#### Task directions
Condense the passage on character below into two sentences.

#### Given passage
As unrepenting Nature leaves
Her every act.


III. CHARACTER.

I HAVE read that those who listened to Lord Chatham
felt that there was something finer in the man than
any thing which he said. It has been complained of
our brilliant English historian of the French
Revolution that when he has told all his facts about
Mirabeau, they do not justify his estimate of his
genius. The Gracchi, Agis, Cleomenes, and others of
Plutarch's heroes, do not in the record of facts equal
their own fame. Sir Philip Sidney, the Earl of Essex,
Sir Walter Raleigh, are men of great figure and of
few deeds. We cannot find the smallest part of the
personal weight of Washington in the narrative of his
exploits. The authority of the name of Schiller is
too great for his books. This inequality of the
reputation to the works or the anecdotes is not
accounted for by saying that the reverberation is
longer than the thunder-clap, but somewhat resided
in these men which begot an expectation that outran
all their performance. The largest part of their power
was latent. This is that which we call Character,--a
reserved force which acts directly by presence, and
without means. It is conceived of as a certain
undemonstrable force, a Familiar or Genius, by whose
impulses the man is guided but whose counsels he
cannot impart; which is company for him, so that such
men are often solitary, or if they chance to be social,
do not need society but can entertain themselves very
well alone. The purest literary talent appears at one
time great, at another time small, but character is of
a stellar and undiminishable greatness. What others
effect by talent or by eloquence, this man accomplishes
by some magnetism. "Half his strength he put not forth."
His victories are by demonstration of superiority, and
not by crossing of bayonets. He conquers because his
arrival alters the face of affairs. "O Iole! how did
you know that Hercules was a god?" "Because," answered
Iole, "I was content the moment my eyes fell on him.
When I beheld Theseus, I desired that I might see him
offer battle, or at least guide his horses in the
chariot-race; but Hercules did not wait for a contest;
he conquered whether he stood, or walked, or sat, or
whatever thing he did." Man, ordinarily a pendant to
events, only half attached, and that awkwardly, to the
world he lives in, in these examples appears to share
the life of things, and to be an expression of the same
laws which control the tides and the sun, numbers and
quantities.

#### Dataset content
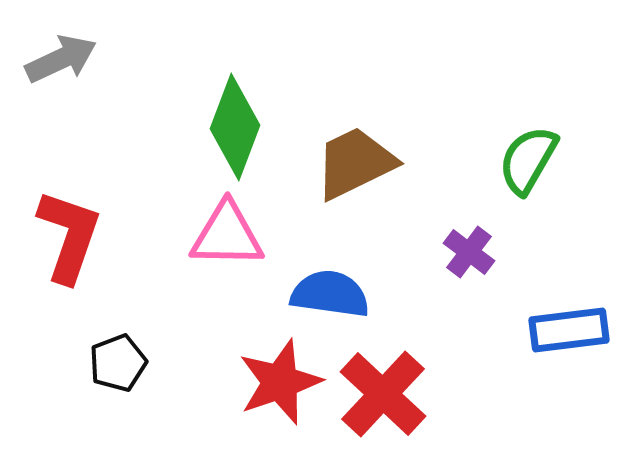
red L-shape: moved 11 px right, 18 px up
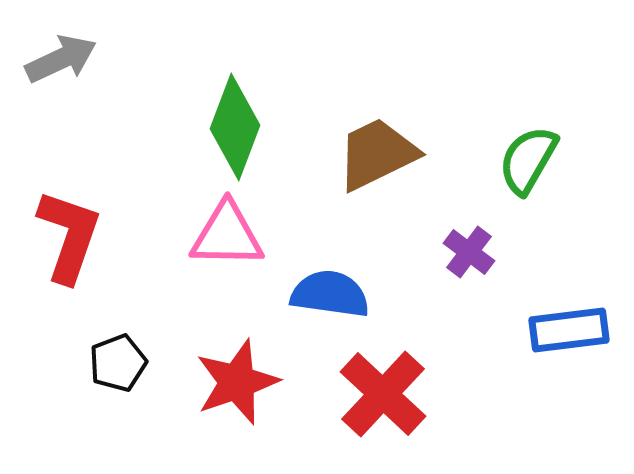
brown trapezoid: moved 22 px right, 9 px up
red star: moved 43 px left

#### The output
Men such as Lord Chatham, Washington and Schiller had a reputation greater than their recorded deeds or works, because the largest part of their power was latent. This hidden power is character, a reserved force that acts directly by presence and wins by demonstrating superiority rather than by contest, so that such men appear to express the same laws that control the tides and the sun.